Improved Action Center and Interactive Notifications – We were glad of the arrival of the Action Center on Windows Phone 8 and Microsoft has made some nice improvements in Windows 10 for phones. More Quick Actions are available, so when you pull the bar down from the top of the screen you’ll see the usual set of four. There’s also a new expand button, which shows eight additional Actions when clicked, or when you drag down from the top a second time. Previously there was a simple link to all settings and you can still select which four you wish to be the primary ones. Brand new is a much-requested Quick Action for turning on the LED flash so you can use it as a torch without needing a separate app. Action Center is also where you pick up all your notifications and while they are displayed in the same manner, they are now interactive. This means you can do various things straightaway. For example, you can dismiss an alarm, and when it comes to things such as text messages, you can reply inline via the keyboard or voice. Another new features is that you won’t
need to dismiss notifications twice. If you get rid of one on your phone, then you shouldn’t have to deal with it again if you switch to Windows 10 on another device.

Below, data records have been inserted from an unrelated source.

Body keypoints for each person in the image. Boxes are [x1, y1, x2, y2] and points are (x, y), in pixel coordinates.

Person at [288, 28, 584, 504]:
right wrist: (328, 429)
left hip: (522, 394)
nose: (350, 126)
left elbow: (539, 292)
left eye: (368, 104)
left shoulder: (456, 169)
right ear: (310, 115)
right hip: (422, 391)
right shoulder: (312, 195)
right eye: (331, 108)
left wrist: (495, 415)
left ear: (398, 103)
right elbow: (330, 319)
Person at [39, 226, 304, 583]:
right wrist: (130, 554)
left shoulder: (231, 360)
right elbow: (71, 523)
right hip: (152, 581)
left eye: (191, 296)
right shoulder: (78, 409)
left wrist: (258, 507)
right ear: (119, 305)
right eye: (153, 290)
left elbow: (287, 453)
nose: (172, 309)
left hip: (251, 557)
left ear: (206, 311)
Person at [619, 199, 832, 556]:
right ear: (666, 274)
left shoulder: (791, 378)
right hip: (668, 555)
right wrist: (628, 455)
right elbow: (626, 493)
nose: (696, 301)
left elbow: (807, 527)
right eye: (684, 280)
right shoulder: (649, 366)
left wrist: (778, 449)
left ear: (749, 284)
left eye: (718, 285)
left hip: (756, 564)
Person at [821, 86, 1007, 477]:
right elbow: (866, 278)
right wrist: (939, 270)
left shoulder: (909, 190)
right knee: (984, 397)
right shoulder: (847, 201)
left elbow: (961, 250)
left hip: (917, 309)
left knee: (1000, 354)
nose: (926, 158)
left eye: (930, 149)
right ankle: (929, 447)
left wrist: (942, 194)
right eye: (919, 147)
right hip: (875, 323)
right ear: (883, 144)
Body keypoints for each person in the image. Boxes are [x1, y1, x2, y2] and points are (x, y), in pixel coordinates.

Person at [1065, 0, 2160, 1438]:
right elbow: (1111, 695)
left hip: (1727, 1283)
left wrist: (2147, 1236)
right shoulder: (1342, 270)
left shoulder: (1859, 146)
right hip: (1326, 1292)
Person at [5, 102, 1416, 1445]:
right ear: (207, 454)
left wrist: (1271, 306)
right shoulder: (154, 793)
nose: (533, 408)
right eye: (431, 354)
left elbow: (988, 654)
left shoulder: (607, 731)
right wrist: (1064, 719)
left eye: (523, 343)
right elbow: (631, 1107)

That’s a real boon and something that we’ve been wanting on iOS and Android for some time.
New Settings menu – Long suffering Windows Phone users will be pleased to hear that the Settings menu has received a much needed overhaul. The existing one has been split into ‘system’ and ‘applications’, which is no bad thing as the massive list of options was extremely difficult to navigate with no apparent order or method. The new Settings menu is divided into 10 sections for things such as system, personalisation, accounts and privacy. It makes much more sense, and under each heading you can see what type of things you’ll find there. A search bar at the top lets you type in the first few letters to quickly find what you’re looking for.
New keyboard with joystick – The keyboard is largely the same in Windows 10 compared to Windows Phone 8, but there’s a new feature that you might not even spot at first. If you remember the way old IBM laptops had a tiny joystick in the middle of the keyboard for moving the cursor, well that’s exactly what Microsoft had added to Windows 10 for phones in a virtual way. Rather than sitting in the middle of the keyboard, it’s on the left-hand side between Shift, Z, the 123 button and semicolon. If you tap and hold it a little D-pad pops up and you can slide your finger around to move the cursor it’s pretty neat.